## TAREAS A REALIZAR
A. Traduce al inglés esta oración del texto sobre la confesión: "La idea de pecado sólo se entiende, en su sentido auténtico, si descubrimos que tenemos una relación profunda con Dios."
B. Según el texto sobre la confesión, ¿qué es lo primero que ocurre en cada confesión?
C. Copia del texto sobre la confesión el pasaje que empieza en "La idea de pecado" y termina en "con la Iglesia.".

## FRAGMENTO DEL DOCUMENTO
¿Existen
relaciones entre el sacramento de la penitencia y la fe? Podemos encontrar
ayuda para la respuesta si vemos un momento qué pasa cuando alguien se
confiesa.
Lo
primero que ocurre en cada confesión es que una persona reconoce que ha pecado.
La idea de pecado sólo se entiende, en su sentido auténtico, si descubrimos que
tenemos una relación profunda con Dios. Nuestra vida y nuestros actos le
interesan, también cuando se trata de algo tan sencillo e íntimo como el pensar
o el desear algo.
Sólo
en relación con Dios existe la noción de pecado, que podemos definir como un
acto que ofende a nuestro Creador, que hiere el corazón del Padre de los
cielos, y que también, de modos no siempre visibles, daña las relaciones con
nuestros hermanos y con la Iglesia.
Una
segunda dimensión que se da en las confesiones consiste en recordar que Dios
tiene un deseo muy grande de perdonarnos, de limpiar todo pecado. La fe nos
enseña que Dios no desea la muerte del pecador, sino que se convierta y que viva
(cf. Ez 18,23; 33,11). Busca a la
oveja perdida, hace todo lo posible por rescatar al hijo descarriado, tiende la
mano a quien está caído, como leemos en el Evangelio.
Luego,
llega el momento del siguiente paso en la fe: no me limito a pensar que Dios
puede y quiere perdonar mis pecados, sino que descubro cómo ilumina mi
conciencia para denunciarlos, mueve mi corazón para rechazarlos, y refuerza mi
voluntad para acudir al sacramento del perdón.

## DATOS REGISTRADOS
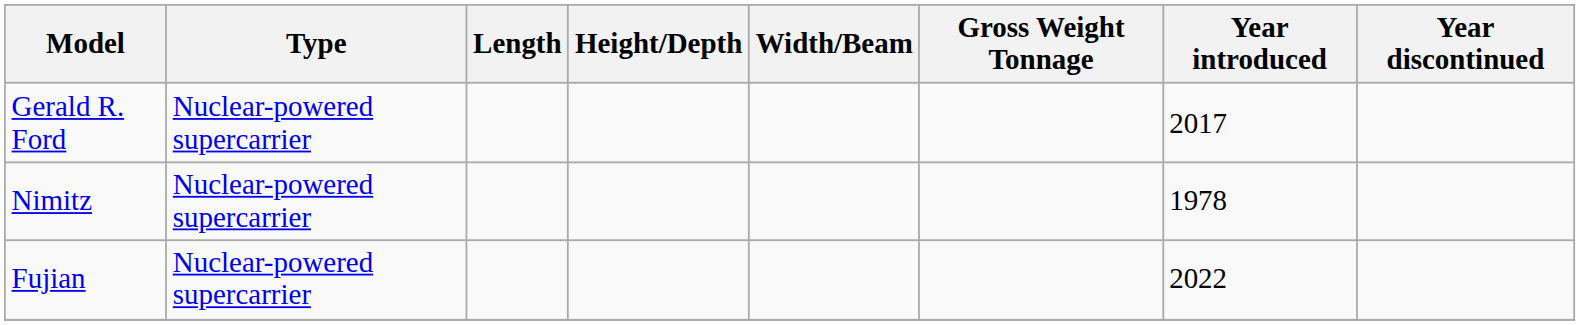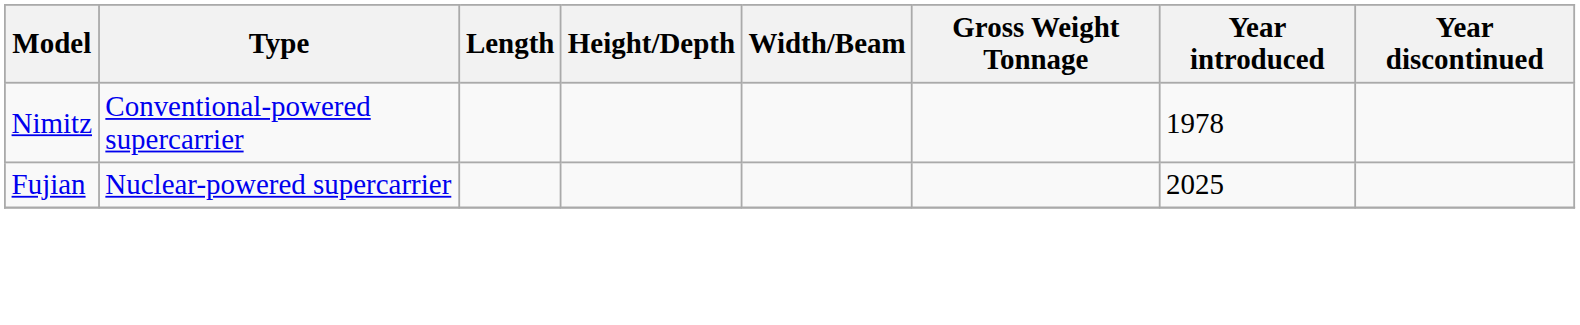- row: Gerald R. Ford | Nuclear-powered supercarrier | 2017
Nimitz | Type: Nuclear-powered supercarrier -> Conventional-powered supercarrier
Fujian | Year introduced: 2022 -> 2025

## RESPUESTAS POR TAREA
A. The idea of sin can only be understood, in its authentic sense, if we discover that we have a deep relationship with God.

B. Una persona reconoce que ha pecado.

C.
La idea de pecado sólo se entiende, en su sentido auténtico, si descubrimos que
tenemos una relación profunda con Dios. Nuestra vida y nuestros actos le
interesan, también cuando se trata de algo tan sencillo e íntimo como el pensar
o el desear algo.
Sólo
en relación con Dios existe la noción de pecado, que podemos definir como un
acto que ofende a nuestro Creador, que hiere el corazón del Padre de los
cielos, y que también, de modos no siempre visibles, daña las relaciones con
nuestros hermanos y con la Iglesia.